Study suggests a third of shark and ray species are threatened – more needs to be done: here.

Huge Fish, Tiny Food: How Do They Do It? New Study Reveals Unique Feeding Mechanisms In Whale Sharks: here.

World’s biggest fish (whale shark) lives on…. tiny worms? Here.

Fisherman accused of using whale sharks as tuna lures: here.

The ground sharks (Carcharhiniformes) are an order of cartilaginous fish which includes the hammerhead sharks, cat sharks and requiem sharks. This is the biggest order of sharks, and they are found in marine, brackish and freshwater: here.

Whale sharks in Indonesia: here.

8 thoughts on “Asians against shark fin soup

  1. Products from at-risk sharks for sale in B.C.

    DNA tests reveal fins from vulnerable species in local stores

    By Larry Pynn, Vancouver Sun October 25, 2010

    Imperilled wild animals from around the world are making their way into Canada’s Asian markets due to lack of strong international regulations governing the trade in wildlife.

    To determine exactly which wildlife species are being traded, The Vancouver Sun obtained shark fins, as well as reptiles such as snakes, from the Chinese community in Vancouver and Richmond.

    Bob Hanner, associate director for the Canadian Barcode of Life at the University of Guelph in Ontario, arranged for DNA testing of samples of the wildlife as part of a joint project with The Sun.

    The results prove that sharks globally at risk are finding their way into Canada — all quite legally.

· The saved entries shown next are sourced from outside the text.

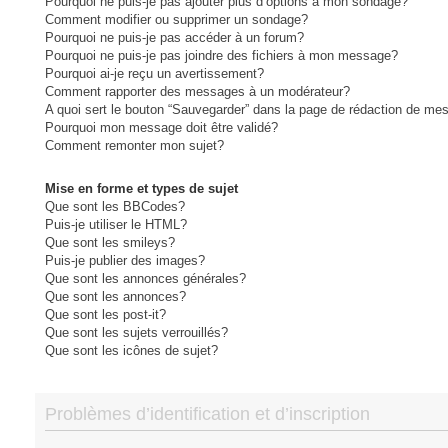
Pourquoi ne puis-je pas ajouter plus d’options à mon sondage?
Comment modifier ou supprimer un sondage?
Pourquoi ne puis-je pas accéder à un forum?
Pourquoi ne puis-je pas joindre des fichiers à mon message?
Pourquoi ai-je reçu un avertissement?
Comment rapporter des messages à un modérateur?
A quoi sert le bouton “Sauvegarder” dans la page de rédaction de me
Pourquoi mon message doit être validé?
Comment remonter mon sujet?
Mise en forme et types de sujet
Que sont les BBCodes?
Puis-je utiliser le HTML?
Que sont les smileys?
Puis-je publier des images?
Que sont les annonces générales?
Que sont les annonces?
Que sont les post-it?
Que sont les sujets verrouillés?
Que sont les icônes de sujet?
Problèmes d’identification et d’inscription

    Conservation status of the various sharks identified through the DNA tests was based on the International Union for Conservation of Nature (IUCN) red list.

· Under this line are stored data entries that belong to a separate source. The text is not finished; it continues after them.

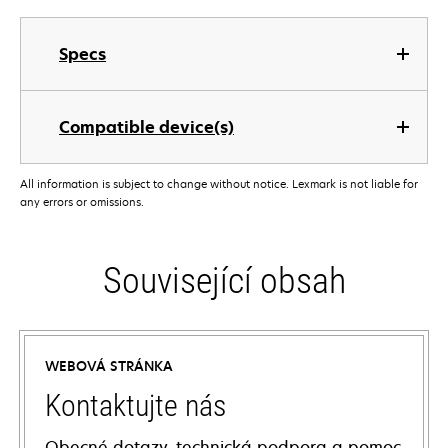
Specs
Compatible device(s)
All information is subject to change without notice. Lexmark is not liable for
any errors or omissions.
Související obsah
WEBOVÁ STRÁNKA
Kontaktujte nás
Obecné dotazy, technická podpora a pomoc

    Four packages of shark fins purchased from Richmond retail shops, at a cost of $4.80 to $68, yielded: bigeye thresher shark (vulnerable); blacktop shark (near-threatened), not to be confused with blacktop reef shark; spinner shark (near-threatened); and longfin mako (vulnerable).

    Four samples provided by the World Wildlife Fund (WWF), where a staffer’s father works for a Vancouver Chinese restaurant, produced the following: shortfin mako (vulnerable); dusky shark (vulnerable); blue shark (near-threatened); and silky shark (near-threatened).

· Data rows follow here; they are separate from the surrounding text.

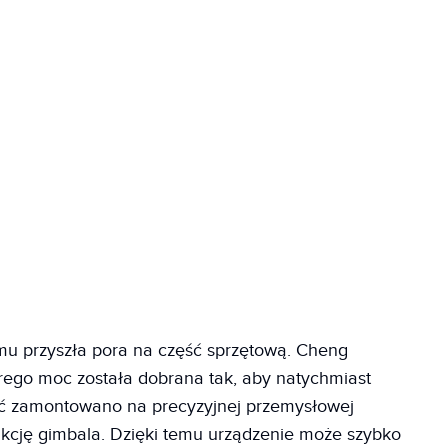
mu przyszła pora na część sprzętową. Cheng
órego moc została dobrana tak, aby natychmiast
ść zamontowano na precyzyjnej przemysłowej
unkcję gimbala. Dzięki temu urządzenie może szybko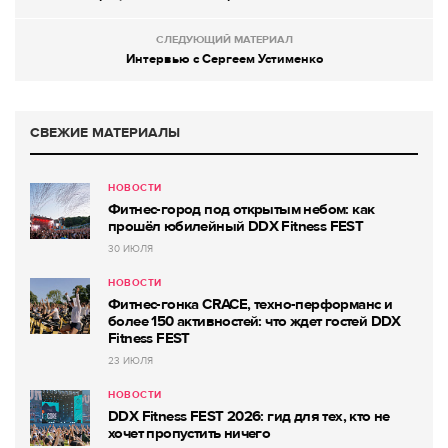
СЛЕДУЮЩИЙ МАТЕРИАЛ
Интервью с Сергеем Устименко
СВЕЖИЕ МАТЕРИАЛЫ
НОВОСТИ
Фитнес-город под открытым небом: как
прошёл юбилейный DDX Fitness FEST
30 ИЮЛЯ
НОВОСТИ
Фитнес-гонка CRACE, техно-перформанс и
более 150 активностей: что ждет гостей DDX
Fitness FEST
23 ИЮЛЯ
НОВОСТИ
DDX Fitness FEST 2026: гид для тех, кто не
хочет пропустить ничего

    Federal Fisheries Minister Gail Shea declined to be interviewed for The Sun’s shark series.

    Simon Fraser University’s Nick Duly, co-chair of the IUCN’s shark specialist group, explained that oceanic sharks provide about one-third of the fins sold through Hong Kong for shark-fin soup, while the rest are from “indiscriminate” coastal shark fisheries. “Nearly every fishing village in the world has someone who is trading things like shark fins.”

    Reptiles purchased by The Sun in Vancouver’s Chinatown were identified as: Shaw’s sea snake, sharp-nose viper and red-banded snake, none of which has been evaluated by IUCN.

    Other DNA samples revealed the Chinese soft-shell turtle, vulnerable in the wild and listed under Appendix II of the Convention on International Trade in Endangered Species of Wild Fauna and Flora (CITES), but also commercially farmed; and hedgehog sea horse, vulnerable and listed under Appendix II.

    Snakes and other reptiles have not received anywhere near the same conservation attention as mammals or even sharks.

    Spurred by the U.S., CITES agreed at its March convention to investigate the snake trade.

    WWF’s wildlife trade expert Ernie Cooper is working on a guide book on identification of reptile skins, especially snakes, to be made available in multiple languages to help global enforcement in the trade of species at risk.

    “It’s challenging,” Cooper said. “There are so many species of snakes, some listed [by CITES] and some not. It’s messy.”

    Reptile species are exploited for a variety of purposes, including skin for the leather trade, for the meat, and for traditional medicine, even as little is known about their status.

    “Snakes, especially Asian snakes, are heavily impacted by the trade,” said Cooper, noting their importance in controlling rodent populations. “They’re used for meat, the skin for leather goods, and medicinal.

    “In general, nobody cares about snakes, so they fly under the conservation radar.”